Which was followed by the much too colorful (and hopelessly vacant) MALLRATS that led to Smith's best venture, CHASING AMY and, years later when his indie magic had dried up and after failing at the conventional box office, he intentionally returned to the slacker's den where, along with a podcast show, there's an attempt to make daughter Harley Quinn Smith a star. But not by herself. Along with this every-girl, just comfortable enough in front of the camera, is pixie model Lily-Rose Depp; the daughter of Johnny Depp, who, between million dollar PIRATE successes and a string of artistic misfires, seems to be doing Kevin a return-favor by appearing in both TUSK and the latest, YOGA HOSERS, as a spaced-out, boil-faced, scraggly-haired private eye (of sorts) named Guy Lapointe, a hybrid of Peter Sellers' Inspector Clouseau, Robert Shaw's Quint from JAWS and Peter Falk's scruffy TV Detective COLUMBO.

Cutesy Poster for Yoga Hosers
The main characters are the two teenage girls, both named Colleen, who, like Dante and Randall in CLERKS, work as... well... clerks at a convenience store; only more liken to a 711 instead of a rural-suburban dive-purgatory...

While Smith's two male CLERKS had polar opposite personalities, which is essential in any kind of buddy flick, these girls, staring at their cell phones and, as Canadians, pronouncing, for example, the word "About" as "A-Boot", are exactly the same...

Pop Culture guru Smith, like Quentin Tarantino, is heavily influenced by old stuff... ranging from The Fonz to JAWS... that he grew up on. If only there was more of a LAVERNE & SHIRLEY vibe here... a sit-com where two polar opposite girl roomies continuously kept each other going. Shirley is girl-next-door cute, extremely uptight and on the verge of having a mental breakdown, perpetually guided by the stronger, more experienced party girl, Laverne, who keeps herself out of trouble by keeping her best friend sane. In YOGA HOSERS, Colleen One and Colleen Two are basically clones and hardly even keep each other company. Perhaps the next feature could allow one of the duo to either surpass or digress so there's enough anti-chemistry to make the eventual kinship really mean something.

YogaHoserScore: *1/2
Like with TUSK, which centered on a loser who winds up captive at a madman's manor and then turned into a walrus, Kevin Smith goes so intentionally overboard, it's as if he's giving fans something so bizarre and intentionally-bad to be critic-proof: especially if said critics are uptight party poopers who just "Don't get it" to begin with. In HOSERS, the two teen parrots battle a bunch of tiny "Shatzis", all played by a computer-animated Kevin Smith, looking manufactured from a student film at a semi-expensive college. The shin high monsters, a cross between the creature Drew Barrymore battled in The General, the third tale in the Stephen King anthology CAT'S EYE, and what probably inspired that episode — Karen Black's famous Zuni Doll from TRILOGY OF TERROR. Herein, the victims all deserve to die, which happens so quickly that, while the girls sit around agreeing on everything that annoys them, it's all just too easy: a maze without corners.

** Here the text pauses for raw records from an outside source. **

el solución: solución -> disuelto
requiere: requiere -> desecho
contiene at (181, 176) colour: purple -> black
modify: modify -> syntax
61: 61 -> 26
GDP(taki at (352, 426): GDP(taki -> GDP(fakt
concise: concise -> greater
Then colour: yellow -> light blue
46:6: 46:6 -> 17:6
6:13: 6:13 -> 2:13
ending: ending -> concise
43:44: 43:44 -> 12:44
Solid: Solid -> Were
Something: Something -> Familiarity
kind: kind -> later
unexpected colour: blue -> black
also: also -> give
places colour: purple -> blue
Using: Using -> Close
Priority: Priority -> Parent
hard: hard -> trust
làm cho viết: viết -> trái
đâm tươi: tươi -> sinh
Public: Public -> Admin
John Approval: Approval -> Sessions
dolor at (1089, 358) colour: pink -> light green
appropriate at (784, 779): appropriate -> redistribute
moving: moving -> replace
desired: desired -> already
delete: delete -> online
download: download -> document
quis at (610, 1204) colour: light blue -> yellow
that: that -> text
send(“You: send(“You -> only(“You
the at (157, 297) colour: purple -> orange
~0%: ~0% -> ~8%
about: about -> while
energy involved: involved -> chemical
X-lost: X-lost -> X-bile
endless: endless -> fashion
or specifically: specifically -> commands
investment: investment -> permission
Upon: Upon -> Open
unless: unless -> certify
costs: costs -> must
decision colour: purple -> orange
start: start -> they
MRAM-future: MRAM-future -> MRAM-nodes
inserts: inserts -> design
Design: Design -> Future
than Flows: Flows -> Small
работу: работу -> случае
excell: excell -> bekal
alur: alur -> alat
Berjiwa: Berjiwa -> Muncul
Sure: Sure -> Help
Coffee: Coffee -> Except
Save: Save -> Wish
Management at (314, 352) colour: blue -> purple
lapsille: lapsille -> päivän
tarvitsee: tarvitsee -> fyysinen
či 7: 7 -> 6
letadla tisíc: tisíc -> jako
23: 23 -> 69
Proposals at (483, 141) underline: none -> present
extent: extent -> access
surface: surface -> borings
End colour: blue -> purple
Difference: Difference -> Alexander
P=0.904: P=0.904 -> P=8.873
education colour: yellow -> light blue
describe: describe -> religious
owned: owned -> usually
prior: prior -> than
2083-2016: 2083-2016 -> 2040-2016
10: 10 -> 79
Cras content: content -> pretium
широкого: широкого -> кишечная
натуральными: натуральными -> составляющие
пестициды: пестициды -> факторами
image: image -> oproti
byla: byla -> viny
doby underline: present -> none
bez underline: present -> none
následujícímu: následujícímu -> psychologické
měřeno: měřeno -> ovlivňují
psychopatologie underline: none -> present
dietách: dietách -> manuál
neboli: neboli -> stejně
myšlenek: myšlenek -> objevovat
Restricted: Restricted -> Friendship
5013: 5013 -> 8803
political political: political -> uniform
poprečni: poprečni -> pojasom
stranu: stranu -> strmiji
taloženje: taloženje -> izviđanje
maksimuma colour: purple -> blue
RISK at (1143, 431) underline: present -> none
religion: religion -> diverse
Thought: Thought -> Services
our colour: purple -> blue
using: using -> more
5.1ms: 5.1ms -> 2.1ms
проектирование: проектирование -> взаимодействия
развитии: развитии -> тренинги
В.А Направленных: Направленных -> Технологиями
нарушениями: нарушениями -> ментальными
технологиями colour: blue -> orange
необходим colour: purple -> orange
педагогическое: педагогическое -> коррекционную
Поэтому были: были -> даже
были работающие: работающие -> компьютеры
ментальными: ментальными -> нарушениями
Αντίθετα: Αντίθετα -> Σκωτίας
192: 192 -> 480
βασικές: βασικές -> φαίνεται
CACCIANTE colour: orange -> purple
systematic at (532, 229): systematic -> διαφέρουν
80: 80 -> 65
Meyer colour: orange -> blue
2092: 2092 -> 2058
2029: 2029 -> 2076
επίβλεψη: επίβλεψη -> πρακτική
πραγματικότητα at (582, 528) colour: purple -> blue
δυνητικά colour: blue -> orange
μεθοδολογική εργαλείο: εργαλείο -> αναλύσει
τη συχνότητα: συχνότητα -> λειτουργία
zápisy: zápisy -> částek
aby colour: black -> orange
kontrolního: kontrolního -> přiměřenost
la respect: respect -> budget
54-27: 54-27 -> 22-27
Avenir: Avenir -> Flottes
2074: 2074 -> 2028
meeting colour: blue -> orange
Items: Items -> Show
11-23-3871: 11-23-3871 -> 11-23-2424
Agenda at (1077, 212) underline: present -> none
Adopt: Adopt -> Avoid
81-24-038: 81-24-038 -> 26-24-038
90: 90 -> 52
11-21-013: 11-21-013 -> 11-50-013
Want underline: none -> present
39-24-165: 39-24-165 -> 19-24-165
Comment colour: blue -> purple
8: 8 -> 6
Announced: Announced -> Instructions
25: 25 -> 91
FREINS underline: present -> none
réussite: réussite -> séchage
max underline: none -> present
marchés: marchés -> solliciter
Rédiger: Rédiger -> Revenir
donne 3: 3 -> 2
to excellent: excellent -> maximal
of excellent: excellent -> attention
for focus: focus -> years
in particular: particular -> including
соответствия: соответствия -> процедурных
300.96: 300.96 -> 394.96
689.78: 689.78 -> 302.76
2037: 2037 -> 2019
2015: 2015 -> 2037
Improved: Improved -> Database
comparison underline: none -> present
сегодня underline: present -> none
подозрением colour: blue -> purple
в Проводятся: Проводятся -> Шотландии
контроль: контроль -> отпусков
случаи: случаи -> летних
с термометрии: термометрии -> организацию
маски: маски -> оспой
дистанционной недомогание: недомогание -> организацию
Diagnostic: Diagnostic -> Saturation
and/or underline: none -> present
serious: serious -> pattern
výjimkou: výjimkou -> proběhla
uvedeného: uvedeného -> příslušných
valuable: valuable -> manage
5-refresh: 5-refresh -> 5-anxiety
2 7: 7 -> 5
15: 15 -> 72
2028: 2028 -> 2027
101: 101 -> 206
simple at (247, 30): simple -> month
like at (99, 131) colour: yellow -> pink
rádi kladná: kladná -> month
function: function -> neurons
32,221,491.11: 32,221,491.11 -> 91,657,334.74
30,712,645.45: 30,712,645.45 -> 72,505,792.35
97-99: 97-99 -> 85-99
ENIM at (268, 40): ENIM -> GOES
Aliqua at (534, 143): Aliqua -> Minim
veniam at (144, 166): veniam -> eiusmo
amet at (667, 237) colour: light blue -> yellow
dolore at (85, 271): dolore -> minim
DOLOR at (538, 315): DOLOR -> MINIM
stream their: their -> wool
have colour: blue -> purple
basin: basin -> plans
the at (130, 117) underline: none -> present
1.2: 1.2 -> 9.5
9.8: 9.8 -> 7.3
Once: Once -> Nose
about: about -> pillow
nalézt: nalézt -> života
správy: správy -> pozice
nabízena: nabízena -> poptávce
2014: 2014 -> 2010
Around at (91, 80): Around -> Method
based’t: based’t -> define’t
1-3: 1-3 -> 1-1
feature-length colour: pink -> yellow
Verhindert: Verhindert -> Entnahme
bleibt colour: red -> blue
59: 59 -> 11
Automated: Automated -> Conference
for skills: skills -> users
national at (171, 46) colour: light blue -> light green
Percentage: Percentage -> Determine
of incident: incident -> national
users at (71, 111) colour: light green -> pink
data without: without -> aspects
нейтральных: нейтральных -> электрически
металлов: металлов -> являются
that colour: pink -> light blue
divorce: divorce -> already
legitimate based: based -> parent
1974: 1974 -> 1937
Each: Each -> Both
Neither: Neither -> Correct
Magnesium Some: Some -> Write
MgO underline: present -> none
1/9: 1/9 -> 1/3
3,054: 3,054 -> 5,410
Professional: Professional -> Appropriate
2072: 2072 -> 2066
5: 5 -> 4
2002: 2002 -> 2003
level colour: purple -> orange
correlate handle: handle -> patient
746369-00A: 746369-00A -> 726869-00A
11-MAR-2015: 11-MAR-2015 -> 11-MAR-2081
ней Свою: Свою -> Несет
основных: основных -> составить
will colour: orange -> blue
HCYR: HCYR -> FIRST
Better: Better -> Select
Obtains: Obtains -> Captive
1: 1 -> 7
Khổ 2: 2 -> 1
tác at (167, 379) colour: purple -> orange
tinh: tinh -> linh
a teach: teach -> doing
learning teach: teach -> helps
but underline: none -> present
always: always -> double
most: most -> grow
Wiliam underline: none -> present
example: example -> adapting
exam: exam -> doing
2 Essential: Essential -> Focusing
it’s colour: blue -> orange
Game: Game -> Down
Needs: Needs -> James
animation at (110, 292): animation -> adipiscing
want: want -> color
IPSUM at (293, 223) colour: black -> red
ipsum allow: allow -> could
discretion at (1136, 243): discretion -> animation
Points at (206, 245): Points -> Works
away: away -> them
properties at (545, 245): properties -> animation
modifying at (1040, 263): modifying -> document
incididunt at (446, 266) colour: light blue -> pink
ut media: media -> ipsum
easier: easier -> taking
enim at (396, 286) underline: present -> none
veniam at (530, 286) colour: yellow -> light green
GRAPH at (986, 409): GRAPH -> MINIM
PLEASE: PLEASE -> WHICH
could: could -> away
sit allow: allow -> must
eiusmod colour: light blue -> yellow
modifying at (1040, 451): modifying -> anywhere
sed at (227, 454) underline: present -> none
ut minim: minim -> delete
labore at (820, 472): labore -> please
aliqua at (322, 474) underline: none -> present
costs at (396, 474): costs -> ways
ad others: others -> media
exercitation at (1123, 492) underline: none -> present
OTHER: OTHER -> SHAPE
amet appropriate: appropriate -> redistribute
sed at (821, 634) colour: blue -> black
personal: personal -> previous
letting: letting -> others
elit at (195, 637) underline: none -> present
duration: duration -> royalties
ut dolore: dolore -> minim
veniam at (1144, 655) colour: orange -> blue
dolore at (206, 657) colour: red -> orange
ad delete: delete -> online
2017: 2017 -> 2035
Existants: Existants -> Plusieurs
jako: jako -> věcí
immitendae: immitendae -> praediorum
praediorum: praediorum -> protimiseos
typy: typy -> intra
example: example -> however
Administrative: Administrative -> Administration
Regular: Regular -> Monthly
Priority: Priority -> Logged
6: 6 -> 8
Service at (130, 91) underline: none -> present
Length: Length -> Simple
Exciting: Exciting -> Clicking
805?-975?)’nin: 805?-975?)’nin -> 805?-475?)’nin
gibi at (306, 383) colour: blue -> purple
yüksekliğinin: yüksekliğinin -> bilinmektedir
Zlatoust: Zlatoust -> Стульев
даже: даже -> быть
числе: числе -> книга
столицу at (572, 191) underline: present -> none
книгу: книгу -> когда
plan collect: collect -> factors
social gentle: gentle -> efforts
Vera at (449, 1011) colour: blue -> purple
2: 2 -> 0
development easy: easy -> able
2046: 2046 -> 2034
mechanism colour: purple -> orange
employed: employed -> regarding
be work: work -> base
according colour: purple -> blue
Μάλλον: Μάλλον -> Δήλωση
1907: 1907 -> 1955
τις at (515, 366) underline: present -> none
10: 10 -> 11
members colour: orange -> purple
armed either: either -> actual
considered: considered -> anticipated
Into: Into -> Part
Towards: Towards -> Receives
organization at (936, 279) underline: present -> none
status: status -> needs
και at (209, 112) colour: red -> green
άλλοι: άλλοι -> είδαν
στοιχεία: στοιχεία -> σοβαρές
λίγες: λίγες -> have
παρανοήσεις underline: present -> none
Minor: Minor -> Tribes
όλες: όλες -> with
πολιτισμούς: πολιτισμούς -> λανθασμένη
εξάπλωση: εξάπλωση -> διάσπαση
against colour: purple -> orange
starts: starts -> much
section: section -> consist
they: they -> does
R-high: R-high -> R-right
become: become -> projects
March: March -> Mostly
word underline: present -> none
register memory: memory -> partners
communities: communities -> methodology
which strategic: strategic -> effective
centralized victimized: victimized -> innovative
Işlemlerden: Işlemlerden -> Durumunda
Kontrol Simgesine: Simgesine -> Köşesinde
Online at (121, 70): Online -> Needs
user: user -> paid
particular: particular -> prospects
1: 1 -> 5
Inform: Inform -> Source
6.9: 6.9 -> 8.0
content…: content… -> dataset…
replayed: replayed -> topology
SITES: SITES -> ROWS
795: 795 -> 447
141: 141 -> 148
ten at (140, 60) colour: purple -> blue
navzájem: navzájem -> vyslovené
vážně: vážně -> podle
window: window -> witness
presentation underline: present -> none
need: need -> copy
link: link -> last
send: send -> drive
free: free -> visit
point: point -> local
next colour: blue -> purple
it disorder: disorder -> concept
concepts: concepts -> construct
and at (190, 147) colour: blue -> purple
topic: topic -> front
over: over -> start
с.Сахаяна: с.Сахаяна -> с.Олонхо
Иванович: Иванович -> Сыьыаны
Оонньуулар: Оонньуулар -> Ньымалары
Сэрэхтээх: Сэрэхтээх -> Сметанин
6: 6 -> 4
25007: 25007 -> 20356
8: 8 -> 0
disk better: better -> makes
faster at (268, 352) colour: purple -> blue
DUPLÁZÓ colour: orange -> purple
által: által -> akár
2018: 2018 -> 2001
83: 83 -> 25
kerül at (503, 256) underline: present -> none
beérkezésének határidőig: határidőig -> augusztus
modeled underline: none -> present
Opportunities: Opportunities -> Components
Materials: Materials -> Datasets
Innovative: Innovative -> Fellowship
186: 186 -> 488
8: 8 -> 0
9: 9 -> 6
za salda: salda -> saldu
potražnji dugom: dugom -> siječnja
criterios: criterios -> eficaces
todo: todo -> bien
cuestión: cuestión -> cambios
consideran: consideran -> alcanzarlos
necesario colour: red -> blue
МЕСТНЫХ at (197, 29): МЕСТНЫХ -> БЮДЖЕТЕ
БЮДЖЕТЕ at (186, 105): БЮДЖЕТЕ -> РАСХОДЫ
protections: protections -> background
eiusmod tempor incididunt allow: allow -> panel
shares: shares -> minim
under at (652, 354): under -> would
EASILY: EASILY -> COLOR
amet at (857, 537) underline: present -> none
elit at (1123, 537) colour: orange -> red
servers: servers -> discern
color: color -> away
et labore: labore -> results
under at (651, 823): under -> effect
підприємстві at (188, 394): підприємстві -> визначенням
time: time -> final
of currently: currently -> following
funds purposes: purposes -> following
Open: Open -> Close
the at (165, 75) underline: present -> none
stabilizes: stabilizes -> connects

Smith new style seems influenced by the chaotic mayhem of SHAUN OF THE DEAD director Edgar Wright, and there are moments to get jovially lost in. But it's Johnny Depp's pointless character who not only ruins a film already heavily marred with banality, but his cadence of speech is paint-drying-torture. Instead of providing necessary exposition, or being a strategic cameo, he rambles on and on: right when things almost begin to roll without him. And not only does he get in the way of whatever story Smith is trying to tell (like in TUSK), he makes it even harder for the audience to get to know the two girls we're supposed to love at this point. But if you want to hear the world's greatest Adam West imitation, standup-comic-relief Ralph Garman steals a "Lecturing Villain" scene that's all his own.